Hi there....I'm no expert but I had a similar problem whereby I could not access sites such as MSN.com (got the blue bar of death). Belkin provided the solution which was related to the 'MTU' settings.

Although the correct MTU setting was entered into the router, it was not set in the individual computers networking cards. Updating these MTU's to the same figure as in the router resolved the problem.

A site named Dr TCP provided a simple downloaded utility to perform this action:

The third party Dr. TCP software can be used to change the MTU setting. This can be downloaded from http://www.dslreports.com/drtcp <http://www.dslreports.com/drtcp> 

- Unzip the Utility to your desktop. 
- Run the utility. 
- In the Adapter Settings pull down, select the Ethernet driver and 
adapter used to connect with the network. 
- In the MTU box, type the MTU size as 1400 (or as currently set in your router). 
- Click in any other box, without changing the data there. 
- Click Apply. 
- Click Exit. 

Hope this helps??


----------



## demeryt (Oct 12, 2006)

@ johnwill
"Try connecting directly to the modem and see if the issue remains."
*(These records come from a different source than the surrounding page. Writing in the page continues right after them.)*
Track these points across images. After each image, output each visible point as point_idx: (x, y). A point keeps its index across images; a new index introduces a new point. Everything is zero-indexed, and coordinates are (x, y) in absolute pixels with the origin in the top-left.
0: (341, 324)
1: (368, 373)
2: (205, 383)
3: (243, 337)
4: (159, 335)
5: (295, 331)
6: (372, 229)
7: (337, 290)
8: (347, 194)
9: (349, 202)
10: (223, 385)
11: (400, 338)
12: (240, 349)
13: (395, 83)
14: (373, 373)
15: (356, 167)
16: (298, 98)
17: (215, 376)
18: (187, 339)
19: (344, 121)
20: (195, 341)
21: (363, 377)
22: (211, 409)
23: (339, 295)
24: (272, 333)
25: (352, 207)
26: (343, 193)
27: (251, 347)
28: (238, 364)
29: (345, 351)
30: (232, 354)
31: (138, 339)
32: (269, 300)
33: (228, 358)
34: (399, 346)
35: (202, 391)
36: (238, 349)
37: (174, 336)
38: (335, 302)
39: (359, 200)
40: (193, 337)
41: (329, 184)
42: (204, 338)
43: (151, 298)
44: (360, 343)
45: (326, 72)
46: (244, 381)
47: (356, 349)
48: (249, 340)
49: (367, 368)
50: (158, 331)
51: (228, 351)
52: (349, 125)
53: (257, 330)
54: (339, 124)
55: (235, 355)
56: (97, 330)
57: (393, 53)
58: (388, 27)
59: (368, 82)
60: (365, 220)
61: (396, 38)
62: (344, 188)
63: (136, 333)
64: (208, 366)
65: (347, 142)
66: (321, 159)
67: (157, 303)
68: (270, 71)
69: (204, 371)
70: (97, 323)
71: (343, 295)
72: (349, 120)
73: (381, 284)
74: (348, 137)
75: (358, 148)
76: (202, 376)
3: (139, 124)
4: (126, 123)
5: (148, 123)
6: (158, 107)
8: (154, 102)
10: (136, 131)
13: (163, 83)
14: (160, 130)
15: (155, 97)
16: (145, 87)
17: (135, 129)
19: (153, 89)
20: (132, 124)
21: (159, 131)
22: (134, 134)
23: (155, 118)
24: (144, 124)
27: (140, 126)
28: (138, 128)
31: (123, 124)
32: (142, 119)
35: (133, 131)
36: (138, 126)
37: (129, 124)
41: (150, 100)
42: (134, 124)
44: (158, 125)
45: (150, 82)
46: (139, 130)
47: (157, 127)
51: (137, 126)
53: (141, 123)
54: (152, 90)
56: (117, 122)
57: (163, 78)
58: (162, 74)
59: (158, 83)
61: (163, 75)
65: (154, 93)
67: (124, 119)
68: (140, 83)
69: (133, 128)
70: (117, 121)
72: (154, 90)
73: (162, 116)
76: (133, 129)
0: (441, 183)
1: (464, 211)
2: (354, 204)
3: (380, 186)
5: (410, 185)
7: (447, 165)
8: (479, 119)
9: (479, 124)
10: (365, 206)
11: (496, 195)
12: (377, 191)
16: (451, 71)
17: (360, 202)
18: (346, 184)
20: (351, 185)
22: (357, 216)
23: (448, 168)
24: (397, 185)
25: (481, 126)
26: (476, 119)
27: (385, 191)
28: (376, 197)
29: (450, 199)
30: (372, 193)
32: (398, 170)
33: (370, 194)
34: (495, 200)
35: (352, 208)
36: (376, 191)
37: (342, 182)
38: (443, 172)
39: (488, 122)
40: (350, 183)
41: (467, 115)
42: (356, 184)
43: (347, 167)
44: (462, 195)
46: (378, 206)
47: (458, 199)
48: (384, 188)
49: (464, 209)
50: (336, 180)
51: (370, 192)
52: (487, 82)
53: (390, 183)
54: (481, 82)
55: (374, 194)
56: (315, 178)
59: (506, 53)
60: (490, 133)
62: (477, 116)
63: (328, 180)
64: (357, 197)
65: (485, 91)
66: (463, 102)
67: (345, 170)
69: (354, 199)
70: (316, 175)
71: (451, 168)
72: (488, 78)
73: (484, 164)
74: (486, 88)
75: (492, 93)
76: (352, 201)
I can't do that, unfortunatelly.

"Also, do you have more than one computer on the router? Does it happen with all of them?"

Only one now, but I recemtly moved it to another room so now it's connected through a different wire, but that shouldn't be an issue.

@Karl78
"Hi there....I'm no expert but I had a similar problem whereby I could not access sites such as MSN.com (got the blue bar of death). Belkin provided the solution which was related to the 'MTU' settings.
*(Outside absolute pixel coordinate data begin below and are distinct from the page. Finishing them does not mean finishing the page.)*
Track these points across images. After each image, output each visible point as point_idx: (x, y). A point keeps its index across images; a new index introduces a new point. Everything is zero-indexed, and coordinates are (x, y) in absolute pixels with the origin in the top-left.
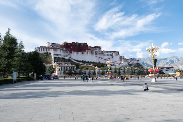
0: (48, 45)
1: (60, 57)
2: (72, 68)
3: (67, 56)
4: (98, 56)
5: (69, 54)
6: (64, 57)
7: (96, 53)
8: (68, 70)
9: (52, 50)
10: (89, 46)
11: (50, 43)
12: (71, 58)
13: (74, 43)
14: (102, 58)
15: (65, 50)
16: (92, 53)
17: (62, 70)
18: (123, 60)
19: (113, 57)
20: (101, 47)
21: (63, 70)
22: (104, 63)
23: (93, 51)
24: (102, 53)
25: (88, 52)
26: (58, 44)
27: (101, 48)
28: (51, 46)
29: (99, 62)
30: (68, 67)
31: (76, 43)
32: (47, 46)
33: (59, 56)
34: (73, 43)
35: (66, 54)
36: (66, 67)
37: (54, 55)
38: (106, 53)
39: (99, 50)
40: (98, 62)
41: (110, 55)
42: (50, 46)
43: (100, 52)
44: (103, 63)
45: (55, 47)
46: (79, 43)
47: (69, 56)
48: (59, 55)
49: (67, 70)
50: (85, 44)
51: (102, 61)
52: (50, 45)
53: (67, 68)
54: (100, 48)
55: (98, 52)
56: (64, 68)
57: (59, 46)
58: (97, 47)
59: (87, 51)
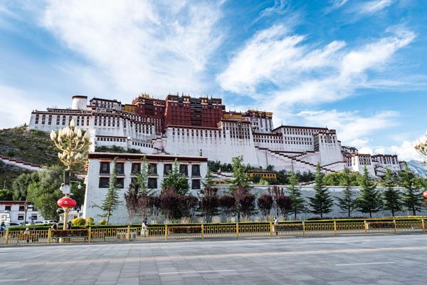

Although the correct MTU setting was entered into the router, it was not set in the individual computers networking cards. Updating these MTU's to the same figure as in the router resolved the problem. (...)"

I did as you suggested, sadly it didn't help. Still the upload speed drops back to zero (if the file is ultra-small, like 15 KB it manages to upload itself before the speed drops). What kind of problem produces this kind of result???


----------



## johnwill (Sep 26, 2002)

Why can't you connect directly to the modem?


----------